• _Exercise brief_
Please return the data word for word and leave out any picture it contains.

• _The data_

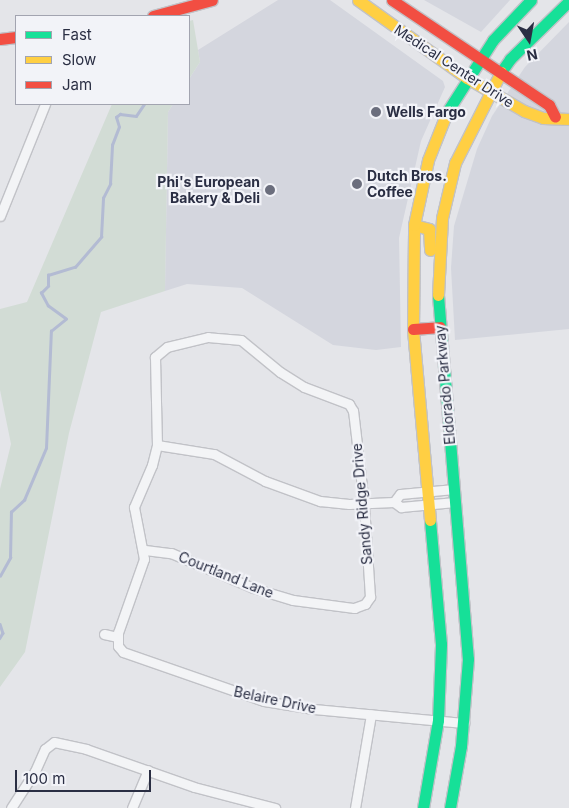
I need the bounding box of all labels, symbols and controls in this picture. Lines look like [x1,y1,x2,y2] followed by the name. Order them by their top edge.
[15,15,190,105] legend
[504,15,554,65] north arrow
[391,21,517,111] street label: Medical Center Drive
[62,25,92,44] text: Fast
[525,46,539,65] text: N
[62,50,96,69] text: Slow
[62,75,92,94] text: Jam
[386,104,466,120] place label: Wells Fargo
[370,106,382,118] marker: Wells Fargo
[367,168,447,200] place label: Dutch Bros. Coffee
[157,174,260,206] place label: Phi's European Bakery & Deli
[351,178,363,190] marker: Dutch Bros. Coffee
[264,184,276,196] marker: Phi's European Bakery & Deli
[431,325,459,445] street label: Eldorado Parkway
[348,443,376,565] street label: Sandy Ridge Drive
[176,548,276,602] street label: Courtland Lane
[232,683,318,717] street label: Belaire Drive
[18,760,154,792] scale bar
[23,769,65,788] text: 100 m

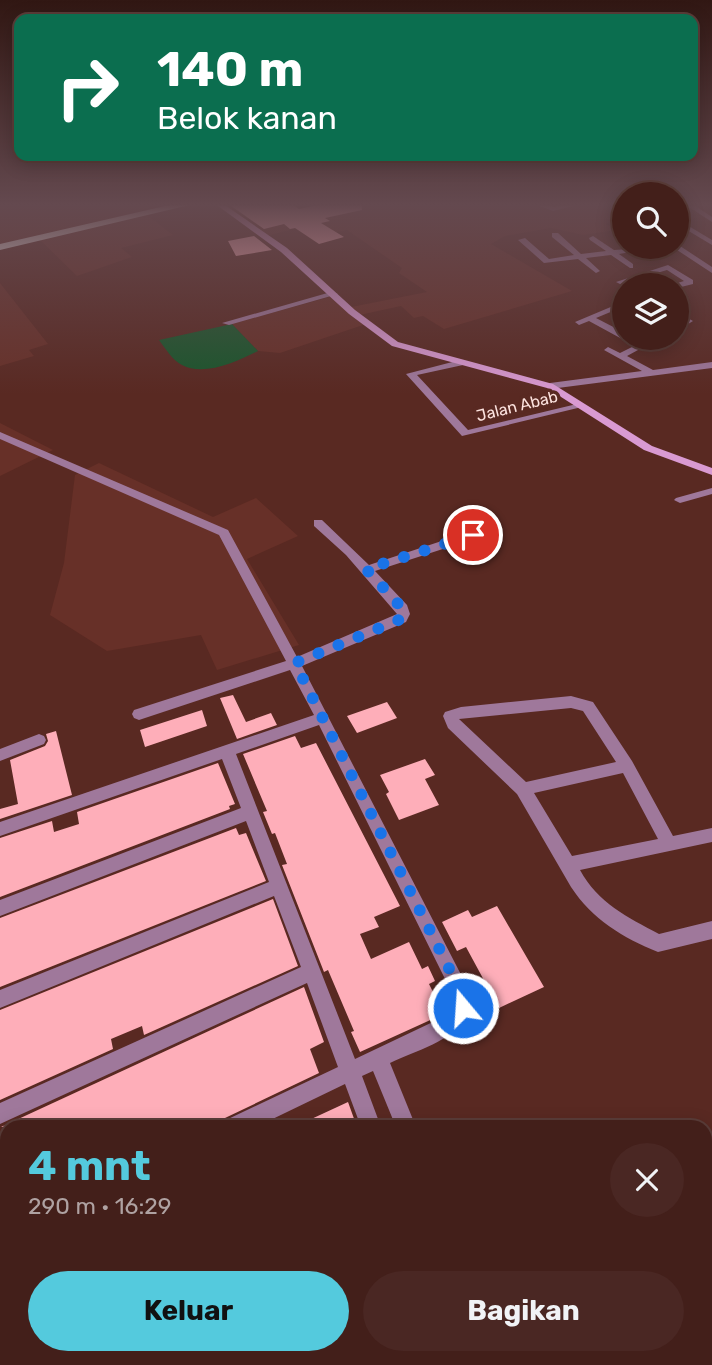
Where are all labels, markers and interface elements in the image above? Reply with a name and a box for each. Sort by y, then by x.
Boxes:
text: 140 m [157,40,303,98]
icon: right [42,42,133,133]
text: Belok kanan [157,99,337,137]
map controls [612,182,689,350]
button: search [612,182,689,259]
button: layers [612,273,689,350]
street label: Jalan Abab [474,387,560,425]
pin [443,505,503,565]
icon: arrive [454,516,492,554]
position arrow [426,971,500,1045]
text: 4 mnt [28,1141,151,1191]
button: close [610,1143,684,1217]
text: 290 m · 16:29 [28,1192,171,1220]
button: Keluar [28,1271,349,1351]
button: Bagikan [363,1271,684,1351]

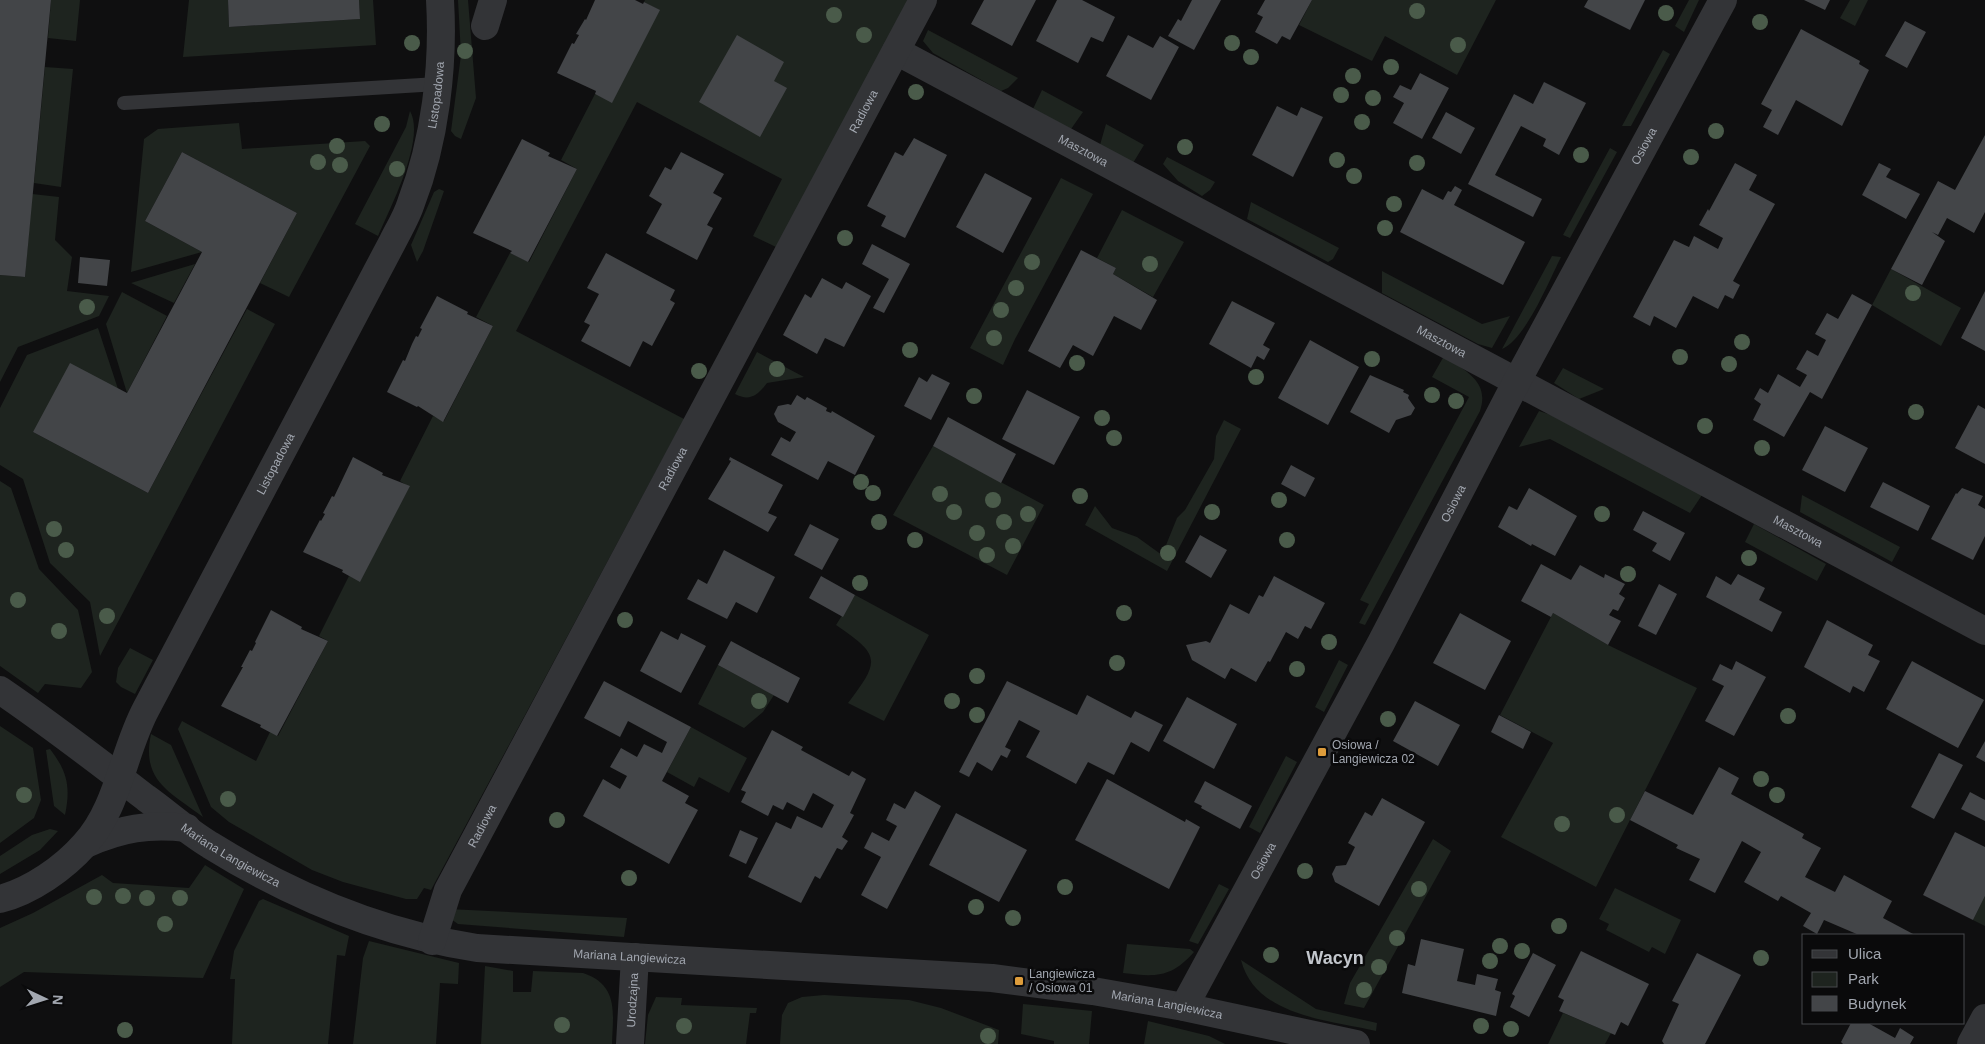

• _Exercise response_
I need the bounding box of all labels, symbols and controls in this picture. Lines look like [x1,y1,x2,y2] followed by the name. Order them by their top edge.
[15,15,190,105] legend
[504,15,554,65] north arrow
[391,21,517,111] street label: Medical Center Drive
[62,25,92,44] text: Fast
[525,46,539,65] text: N
[62,50,96,69] text: Slow
[62,75,92,94] text: Jam
[386,104,466,120] place label: Wells Fargo
[370,106,382,118] marker: Wells Fargo
[367,168,447,200] place label: Dutch Bros. Coffee
[157,174,260,206] place label: Phi's European Bakery & Deli
[351,178,363,190] marker: Dutch Bros. Coffee
[264,184,276,196] marker: Phi's European Bakery & Deli
[431,325,459,445] street label: Eldorado Parkway
[348,443,376,565] street label: Sandy Ridge Drive
[176,548,276,602] street label: Courtland Lane
[232,683,318,717] street label: Belaire Drive
[18,760,154,792] scale bar
[23,769,65,788] text: 100 m

Where are all labels, markers and interface elements in the image above? Reply with a name and a box for each. Sort by y, then by x.
Boxes:
text: 140 m [157,40,303,98]
icon: right [42,42,133,133]
text: Belok kanan [157,99,337,137]
map controls [612,182,689,350]
button: search [612,182,689,259]
button: layers [612,273,689,350]
street label: Jalan Abab [474,387,560,425]
pin [443,505,503,565]
icon: arrive [454,516,492,554]
position arrow [426,971,500,1045]
text: 4 mnt [28,1141,151,1191]
button: close [610,1143,684,1217]
text: 290 m · 16:29 [28,1192,171,1220]
button: Keluar [28,1271,349,1351]
button: Bagikan [363,1271,684,1351]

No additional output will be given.